- LANGKAH PENGERJAAN:
(A) Ubahlah paragraf yang diawali "Tidak aneh lagi jika saat ini" dalam tulisan tentang pergantian EYD oleh PUEBI menjadi daftar poin singkat yang tetap memuat fakta utamanya.
(B) Teruskan tulisan tentang pergantian EYD oleh PUEBI, dimulai tepat setelah kalimat terakhirnya.

- TEKS HASIL EKSTRAKSI:

Hati-hati! Bahasa Adalah Alat Untuk Membentuk Pola Pikir
Tidak aneh lagi jika saat ini tidak ada yang meneruskan proses pengembangan Ejaan Yang Disempurnakan (EYD), dan malah digantikan oleh Pedoman Umum Ejaan Bahasa Indonesia (PUEBI). Para ahli Bahasa Indonesia yang meneruskan pembentukan struktur, tata bahasa, dan kata dalam Bahasa Indonesia yang menggunakan EYD sudah tiada, dan bukannya dipelajari dengan baik untuk dilanjutkan, malah lalu diambil jalan mudah dan singkat dengan menggantinya. Yang menyedihkannya adalah ada banyak sekali perubahan terutama kata, yang seharusnya tidak dilakukan semudah itu. Ini sama dengan upaya untuk penghancuran pola pikir dan masa depan seluruh rakyat Indonesia.
Hasil praktek belajar langsung menulis.

- CUPLIKAN DATASET:
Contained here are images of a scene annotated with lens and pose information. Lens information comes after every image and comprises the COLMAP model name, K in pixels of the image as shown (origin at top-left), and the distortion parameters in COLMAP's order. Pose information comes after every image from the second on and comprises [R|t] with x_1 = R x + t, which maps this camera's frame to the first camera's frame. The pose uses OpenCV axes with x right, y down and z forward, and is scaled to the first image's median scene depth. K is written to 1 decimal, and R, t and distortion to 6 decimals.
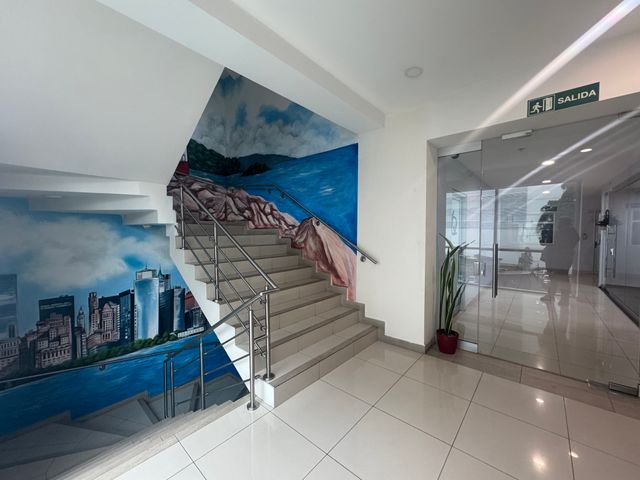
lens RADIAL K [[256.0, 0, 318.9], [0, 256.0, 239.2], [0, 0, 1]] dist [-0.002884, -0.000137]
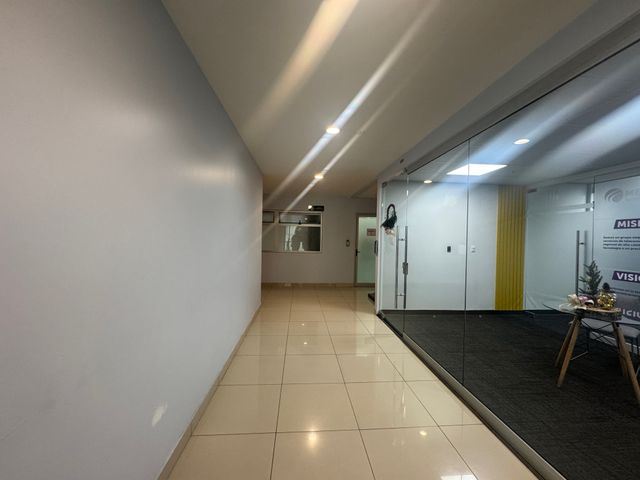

- HASIL TIAP TUGAS:
(A)
- EYD tidak lagi dikembangkan dan kini digantikan oleh PUEBI.
- Para ahli Bahasa Indonesia yang meneruskan pembentukan struktur, tata bahasa, dan kata dengan EYD sudah tiada.
- EYD tidak dipelajari dengan baik untuk dilanjutkan. Sebaliknya, EYD diganti karena itu jalan yang mudah dan singkat.
- Ada banyak sekali perubahan, terutama pada kata, yang seharusnya tidak dilakukan semudah itu.
- Penulis menyamakan hal ini dengan upaya menghancurkan pola pikir dan masa depan seluruh rakyat Indonesia.

(B)
Saya sangat paham bagaimana kebencian terhadap Era Orde Baru, terutama kepada mantan Presiden RI almarhum Bapak Soeharto, yang kemudian membuat sepertinya semua yang dilakukan beliau adalah salah total dan harus diganti. Namun, dari sini juga bisa dilihat bagaimana dendam dan jiwa besar serta keadilan itu sesungguhnya sulit dimiliki oleh siapapun, sehingga memang tidak mudah melihat apa yang baik bila sudah tertutup dengan segala amarah dan dendam yang ada. Ada banyak sekali sebenarnya program yang dibuat di jaman Era Orde Baru yang sangat baik dan akan menjadi luar biasa bila diteruskan, bukan dihancurkan dan diganti dengan yang baru. Selain buang uang rakyat, membutuhkan proses yang lama, juga belum tentu lebih baik dan bermanfaat. Contohnya saja adalah program pendidikan 7 tahun, Transmigrasi, KB, dan juga termasuk soal Bahasa Indonesia.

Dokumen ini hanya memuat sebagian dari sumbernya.